Jenny Rustad with her daughter, Lidiana, and her parents, Dan and Mary.

Jenny Rustad has had the dream of opening her own hair salon since she was a little girl, and now, 12 years after she started cutting hair, her ownership dreams are reality.

Urban Edge Cuts opened in White Bear Lake in December, and the family that was with her in those daydreaming years helped make it happen. Rustad’s parents moved to White Bear about a year and a half ago, and the family immediately had their eye on the corner of East County Road F and White Bear Avenue North as a potential salon spot. “My dad somehow kept talking to the landlord here and came to me and was telling me about it,” Rustad says. Talks with the landlord continued, and in October, they signed the lease. This was just the beginning of family involvement.

Rustad’s mom, dad, sister, three brothers, sister-in-law, several nieces and nephews, as well as Rustad’s 2-year-old daughter Lidiana, all contributed to the final version of Urban Edge Cuts. Her daughter was the push she needed to see it through. “I have to do this for her,” Rustad says. “So here I am, and it’s open and it’s still very surreal.”

In designing the salon, her family found inspiration wherever they could. Her mom, Mary, found an idea for a wall designed out of old pallets on Pinterest, and her dad, Dan, found all the oak pallets for free, next to his work building. He built the pallet wall in the salon, creating a rustic yet contemporary look.

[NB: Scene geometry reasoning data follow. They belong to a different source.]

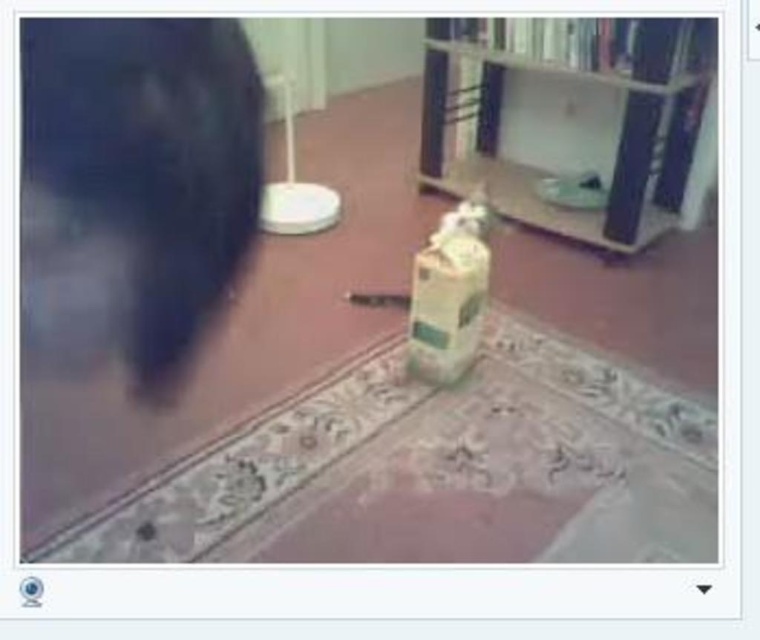
Question: Is white glossy bookshelf at upper center above matte plastic bottle at center?

Choices:
 (A) yes
 (B) no

Answer: (A)

Question: Does white glossy bookshelf at upper center have a smaller size compared to matte plastic bottle at center?

Choices:
 (A) yes
 (B) no

Answer: (B)

Question: Does white glossy bookshelf at upper center appear under matte plastic bottle at center?

Choices:
 (A) yes
 (B) no

Answer: (B)

Question: Which point appears closest to the camera in this image?

Choices:
 (A) (464, 113)
 (B) (442, 323)

Answer: (B)

Question: Which object appears farthest from the camera in this image?

Choices:
 (A) matte plastic bottle at center
 (B) white glossy bookshelf at upper center

Answer: (B)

One of her brothers and his wife took over the decoration. “They would pretty much tell my dad, ‘No, we should do it this way’… But I loved it all,” Rustad says. “It’s simple and fits everything.”

As part of the family theme, Rustad also had the family turn a back room into a kids’ room, complete with chalkboard paint on the walls, and toys and books to entertain the kids while Mom or Dad is at the salon. It was something Rustad, as a single mom, went out of her way to do. “We respect families,” she says. “Some moms can’t even go get their hair done because they have their kids.”

Dan Rustad says that part of the reason the family was so eager to help was because “we knew she’s good at what she does,” he says. “You can’t even talk to her when she’s cutting hair because she’s just [zoned in].”

The location, in a family neighborhood, had already been a hair salon, so all of the plumbing was set up for the extra sinks needed, saving a lot of time and money—time that helped them open the salon in a month and a half.

Stylist Sara Carlson rents a chair in the salon, and Rustad plans to rent out a few more. The salon offers color, haircuts, perms, styles and waxing—“pretty much everything you can do in a salon,” says Rustad.

Aside from the clear family ties, Urban Edge Cuts stands out as a salon catering to all. Men, women and families are comfortable here, both because of ambience and pricing. “My motto is that you don’t have to spend a fortune to look like a million,” Rustad says. “So that’s our thing. We’re inexpensive and still do a good job, and we’re doing the best job we can.”